**Passage shown**
--- START ---

# Torn between two costumes



## Pumpkin5 (May 17, 2012)

I like Harry Warden....but then, I am partial to Gas Masks. There is something unnerving about that look....


----------



## Combatdre (Aug 10, 2013)

I'd say do both. They're pretty cool, so why not? After all we have a full month to do so...


----------



## sandman78 (Apr 21, 2010)

The Harry costume is coolest to me and the Leatherface costume is easier to get in and out of, but not quite as cool. I do like them both.


----------



## SourceVFX (Oct 5, 2013)

I'm a bit more drawn to the leather face costume as it looks more fun to me... That's the one I would use personally.


----------



## hallowicked (Mar 27, 2013)

harry warden.


----------



## Juliet Taylor (Oct 6, 2013)

I don't know if this makes any sense, but a fusion? both costumes together? of course you'll need to pick up parts from one or another!
Otherwise.. I like more Harry Warden!

Just to know.. is that axe (and I hope it is the right word) real? or is it fake? it looks so darn real and dangerous!!


----------



## sandman78 (Apr 21, 2010)

Juliet Taylor said:


> I don't know if this makes any sense, but a fusion? both costumes together? of course you'll need to pick up parts from one or another!
> Otherwise.. I like more Harry Warden!
> 
> Just to know.. is that axe (and I hope it is the right word) real? or is it fake? it looks so darn real and dangerous!!


No the pick axe is foam rubber I weathered it to make it look more realistic


----------



## DexterSinister (Aug 13, 2011)

Harry Warden.
I think Leatherface is in the overdone category.


----------



## Juliet Taylor (Oct 6, 2013)

sandman78 said:


> No the pick axe is foam rubber I weathered it to make it look more realistic


Thanks  because it really scare the hell out me  glad to know it's foam rubber! Great job on it


----------



## TheCostumer (Oct 12, 2008)

Harry Warden!


----------



## RCIAG (Jul 19, 2010)

Not sure if this well help but Leatherface is more recognizable, even non-horror fans would know who you are, so you may spend the night explaining who & what Harry Warden is if you wear that one. I hate explaining costumes so if it were me I'd go Leatherface but you may feel differently.


----------



## sandman78 (Apr 21, 2010)

RCIAG said:


> Not sure if this well help but Leatherface is more recognizable, even non-horror fans would know who you are, so you may spend the night explaining who & what Harry Warden is if you wear that one. I hate explaining costumes so if it were me I'd go Leatherface but you may feel differently.


I did not think about that, of course I would explain nothing just stare at them.


----------

--- END ---

**The request**
Reproduce the part of the costume thread between "I'm a bit more" and "(Mar 27, 2013)", inclusive. The lines after the costume thread are separate material unrelated to it.

**Data provided**
--- START ---

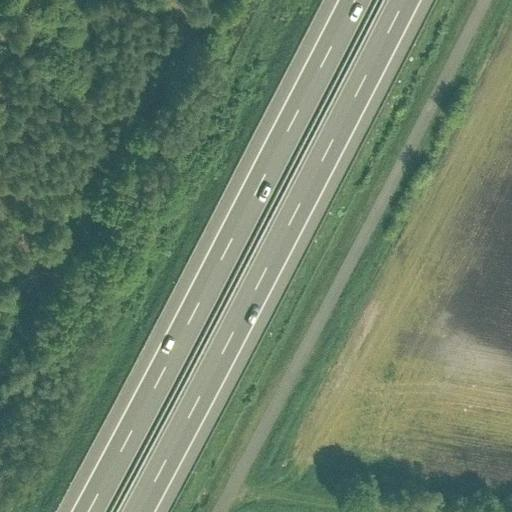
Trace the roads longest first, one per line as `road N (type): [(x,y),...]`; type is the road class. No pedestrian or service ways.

--- END ---

**Result**
I'm a bit more drawn to the leather face costume as it looks more fun to me... That's the one I would use personally.


----------



## hallowicked (Mar 27, 2013)